Rares sont les textes qui vous laissent à ce point pantois. Pif, pouf, par surprise, un crochet du droit, puis un bon direct au foie... ou quelque chose comme ça. Amoché, K.-O. debout, je suis resté. Et toujours pas remis.

J'ai déchiffré tous les textes confus des roues et j'ai rassemblé
les éléments épars d'une violente beauté
Que je possède
Et qui me force


J'ai lu la Prose après cet article dithyrambique: comme je tiens son auteur en haute estime (je l'ai écrit ici-même), eh bien tout bonnement je me suis précipité sur le texte en question. Pas contrariant, le gars. Car bien sûr, Cendrars, on connaît. Déjà entendu parler, et pis on se dit: "Ah, oui, tiens, c'est vrai, 'y faudra bien que j'lise un jour."

Amadeo_Modigliani_035.jpg (1)

Et nous vient à l'esprit ce texte en particulier, surtout quand on a usé quelques jeans dans les amphis d'une fac de Lettres. Une date, nous a-t-on dit, importante dans l'histoire littéraire, notamment pour la collaboration fructueuse sous laquelle l'édition a vu le jour: Cendrars et Delaunay, le poëte Blaise et la peintre Sonia, pour un livre "simultané", dont les premiers exemplaires consistaient en une seule feuille de deux mètres de long, repliée en deux puis dix fois sur elle-même. Un chef d’œuvre éditorial qui, en tant que tel, n'a jamais revu le jour. Introuvable, donc (2) - du moins pour le commun des mortels, puisque j'ai cru comprendre que certains de la soixantaine d'exemplaires initiaux peuvent encore s'échanger à bon prix dans les salles de vente...
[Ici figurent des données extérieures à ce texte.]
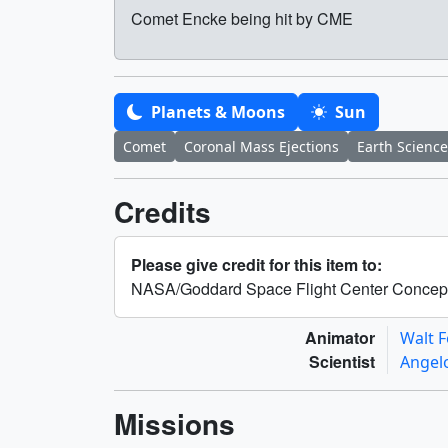
Comet Encke being hit by CME
Planets & Moons
Sun
Comet
Coronal Mass Ejections
Earth Science
Credits
Please give credit for this item to:
NASA/Goddard Space Flight Center Concep
Animator
Walt 
Scientist
Angel
Missions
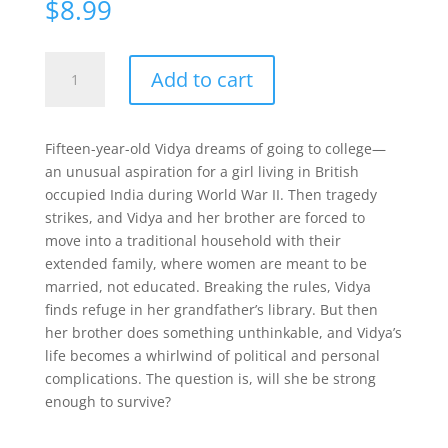
$
8.99
Climbing
Add to cart
the
Stairs
quantity
Fifteen-year-old Vidya dreams of going to college—
an unusual aspiration for a girl living in British
occupied India during World War II. Then tragedy
strikes, and Vidya and her brother are forced to
move into a traditional household with their
extended family, where women are meant to be
married, not educated. Breaking the rules, Vidya
finds refuge in her grandfather’s library. But then
her brother does something unthinkable, and Vidya’s
life becomes a whirlwind of political and personal
complications. The question is, will she be strong
enough to survive?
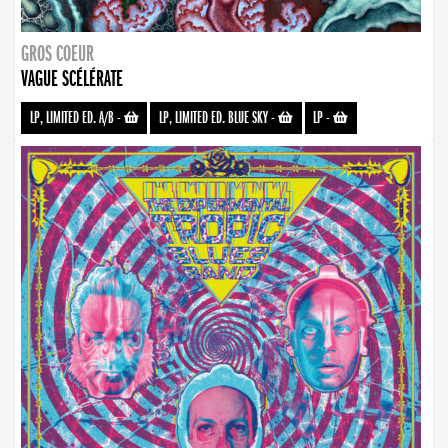
GROS COEUR
VAGUE SCÉLÉRATE
LP, LIMITED ED. A/B
-
LP, LIMITED ED. BLUE SKY
-
LP
-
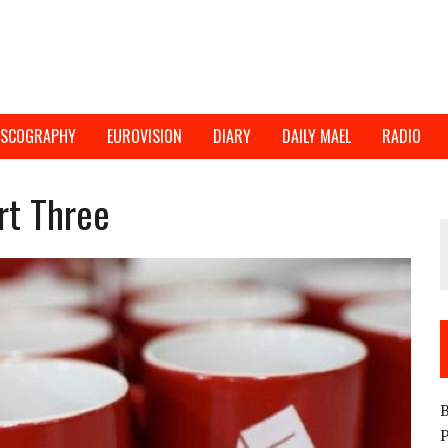
ISCOGRAPHY
EUROVISION
DIARY
DAILY MAEL
RADIO
rt Three
B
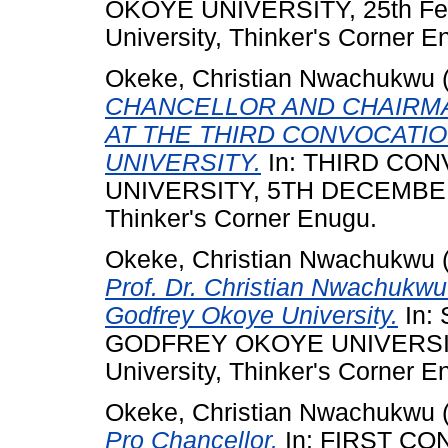
OKOYE UNIVERSITY, 25th Feb
University, Thinker's Corner E
Okeke, Christian Nwachukwu
CHANCELLOR AND CHAIRMA
AT THE THIRD CONVOCATI
UNIVERSITY.
In: THIRD CO
UNIVERSITY, 5TH DECEMBER 2
Thinker's Corner Enugu.
Okeke, Christian Nwachukwu
Prof. Dr. Christian Nwachukw
Godfrey Okoye University.
In:
GODFREY OKOYE UNIVERSITY,
University, Thinker's Corner E
Okeke, Christian Nwachukwu
Pro Chancellor.
In: FIRST C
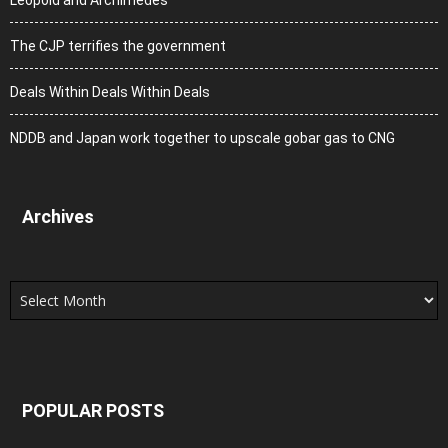
Leopold and Archimedes
The CJP terrifies the government
Deals Within Deals Within Deals
NDDB and Japan work together to upscale gobar gas to CNG
Archives
Archives
POPULAR POSTS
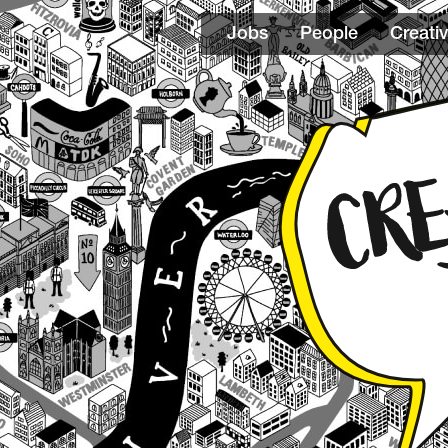
Jobs
People
Creativ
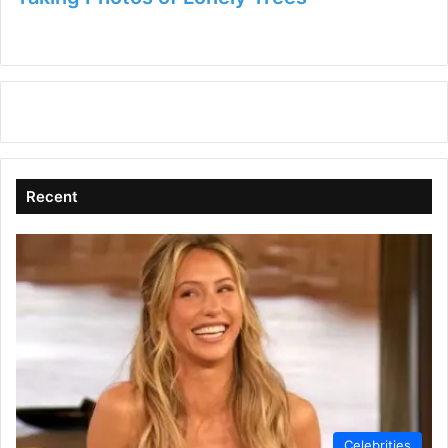
Recent
Celebrities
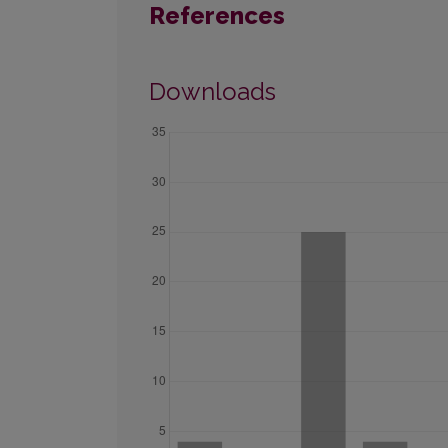
References
Downloads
Je n'évoquerai pas les sens possibles et multiples de ce long poème en prose: de bons samaritains ayant travaillé pour une grande encyclopédie collaborative en ligne l'ont très bien fait. Et puis, après tout, c'est juste l'histoire d'un type qui fait un voyage en train. Enfin, quand je dis un voyage, vous m'avez, je pense, compris.

"Dis, Blaise, sommes-nous bien loin de Montmartre?"


Je ne parlerai pas beaucoup plus de la galerie d'images fulgurantes qu'on y trouve.

Nous sommes les culs-de-jatte de l'espace
Nous roulons sur nos quatre plaies
On nous a rogné les ailes
Les ailes de nos sept péchés
Et tous les trains sont les bilboquets du diable


Ni guère non plus de cette longue prose où les vers blancs se mêlent aux accidents du rythme, le lyrisme à des brisures insensées, les paroles du poëte à de fantastiques harmonies imitatives.

Oui, nous le sommes, nous le sommes
Tous les boucs émissaires ont crevé dans ce désert
Entends les mauvaises cloches de ce troupeau galeux
Tomsk Tchéliabinsk Kainsk Obi Taichet Verkné-Oudinsk
Kourgane Samara Pensa-Touloune


Juste: lisez, lisez Cendras ; n'attendez pas aussi longtemps que moi...

Je suis couché dans un plaid
Bariolé
Comme ma vie
Et ma vie ne me tient pas plus chaud que ce châle
Écossais


Attila

(1) Portrait de Cendrars par Modigliani (1917), trouvé sur Wikipédia, of course...
(2) Cette chose admirable est visible en ligne ici-même. Pour ma part, je me suis rabattu sur l'édition Denoël qui, en 12 volumes, propose les œuvres complètes de l'auteur. La Prose (écrite en 1913) fait partie du premier, avec présentation et annotations de Claude Leroy, grand spécialiste de l'écrivain.